The aircraft also had multiple Light Detection and Ranging (LIDAR) cameras. LIDARs emit colored lasers to reveal profiles of a subject. In this case, LIDAR provided researchers with information on what was going on under the water. Deric Gray, an oceanographer in NRL’s Remote Sensing Division, operated and tested a new NRL-developed tool called multi-wavelength LIDAR for the environment (MUWLE).
Unlike traditional oceanic LIDARs which normally have a monochromatic laser, Gray and his team designed MUWLE with interchangeable laser colors. The flexibility allowed Gray and his team to test and optimize different colors in multiple marine environments.
“Blue worked better in deep water,” Gray said. “Green worked well in algae rich areas, and yellow worked well in turbid bays with a lot of mud.”
Researchers designed MUWLE to pick up details in the water, knowing it would pick up a small amount of information about the atmosphere. But researchers were surprised to learn MUWLE could collect detailed information about the atmosphere.
“We saw aerosol layers that showed up more significantly than we thought they would,” Gray said. “The LIDAR also saw thin, broken clouds underneath the aircraft that we couldn’t otherwise see.”
What’s in the data?
Researchers now are actively sifting through their data. The ultimate goal of the study is to develop a model that can predict the presence of ITL organisms.

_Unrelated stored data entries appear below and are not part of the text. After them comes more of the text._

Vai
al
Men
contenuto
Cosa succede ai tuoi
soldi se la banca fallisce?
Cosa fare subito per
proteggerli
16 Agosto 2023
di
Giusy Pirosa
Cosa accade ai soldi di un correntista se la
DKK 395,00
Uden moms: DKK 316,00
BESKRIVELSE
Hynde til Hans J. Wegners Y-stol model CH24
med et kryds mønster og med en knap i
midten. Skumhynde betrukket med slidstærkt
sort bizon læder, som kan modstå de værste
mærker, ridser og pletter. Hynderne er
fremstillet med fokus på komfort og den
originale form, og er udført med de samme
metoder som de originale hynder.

Before the models can use the data, however, the hoard of data must be processed.
Penta said he extracted more than 1.2 million images from just one tow with the ISIIS instrument. His team is using new techniques to sort through all the information and establish trends.
“We have begun to set up machine learning deep neural networks to use artificial intelligence to classify the organisms, but do not have results yet,” Penta said.
Deep neural networks (DNN) are sophisticated mathematical models used to process large amounts of data. Christopher Wood, an NRL computer scientist, is training a kind of DNN – a convolutional neural network (CNN) – to identify organisms in the ISIIS images.
“CNNs are geared toward image analysis,” said Wood. “A human being couldn’t process these images in a lifetime. The image reels are massive and some of the organisms are very small.”
Penta said he plans to use the CNN to identify organisms and match that information to the fronts and water masses. This will show how communities in the ocean changed over the two-week campaign.
Once fully synthesized, Penta said the information will create a comprehensive picture of the environment, which will aid the development of predictive ecosystem models.
Research collaborators included Florida Atlantic University Harbor Branch Oceanographic Institute; University of South Alabama Dauphin Island Sea Lab; University of Southern Mississippi; Florida International University; and the University of Delaware.